■ Document section ■
========

A simple example here is the linear PSD kernel on $\mathbb{R}^d$ given by $k(x,y)= \langle x, y \rangle$. The associated RKHS consists of functions of the form

\[y \to \sum_{j=1}^{n} \alpha_i \langle y, x_i \rangle = \left\langle y, \sum_{j=1}^{n} \alpha_i x_i\right\rangle\]

Note that these functions are linear so that the underlying RKHS corresponds to the class of all linear maps.

$\textbf{NOTE}:$ One can easily verify that the space of square integrable functions $L^2[0,1]$ that we saw earlier fails to be a RKHS.

Why care about RKHS’s?

RKHS’s were all the rage when the classic Support Vector Machine (SVM) classifier was still popular. Although it’s easy to dismiss this kind of theoretical understanding as outdated in the broader ML community, I find it helpful to understand why stuff works, and there is hardly a better way than to dig into the math however mainstream it might or might not be.

========

■ Provided data ■
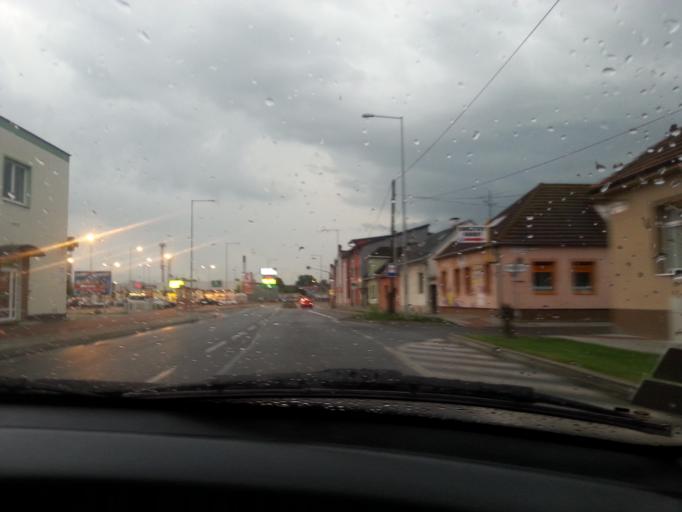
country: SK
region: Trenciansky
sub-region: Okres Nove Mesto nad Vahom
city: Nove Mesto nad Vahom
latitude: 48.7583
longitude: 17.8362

========

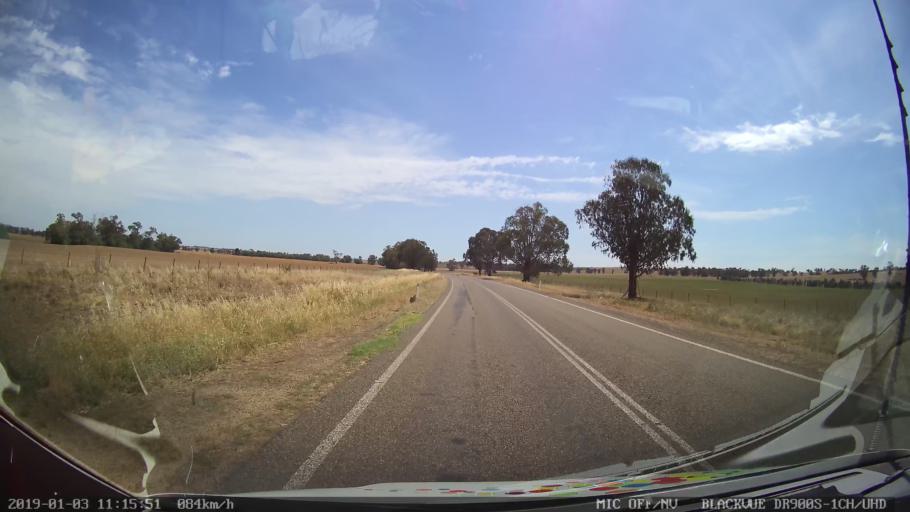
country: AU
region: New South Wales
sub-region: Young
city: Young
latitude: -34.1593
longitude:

========

■ Task prompt ■
Continue the passage on reproducing kernel Hilbert spaces from the point where it ends.

■ Response to this exercise ■
The kernel reproducing property allows us to understand the kernel as a feature map from $\mathbb{R}^n$ to the Hilbert space itself $\mathcal{H}$. Note that inner products in the embedding space reduce to kernel function evaluations since we have that

\[\langle k(.,x), k(.,y) \rangle_{\mathcal{H}} = k(x,y)\]

This might not strike you as important, but it turns out to be very powerful. Oftentimes, the embedding space is excruciatingly high-dimensional so that computing inner products in prohibitive. The kernel function evaluation allows us to compute these inner products very efficiently without having to move into the high dimensional space. This is what has come to be known as the kernel trick.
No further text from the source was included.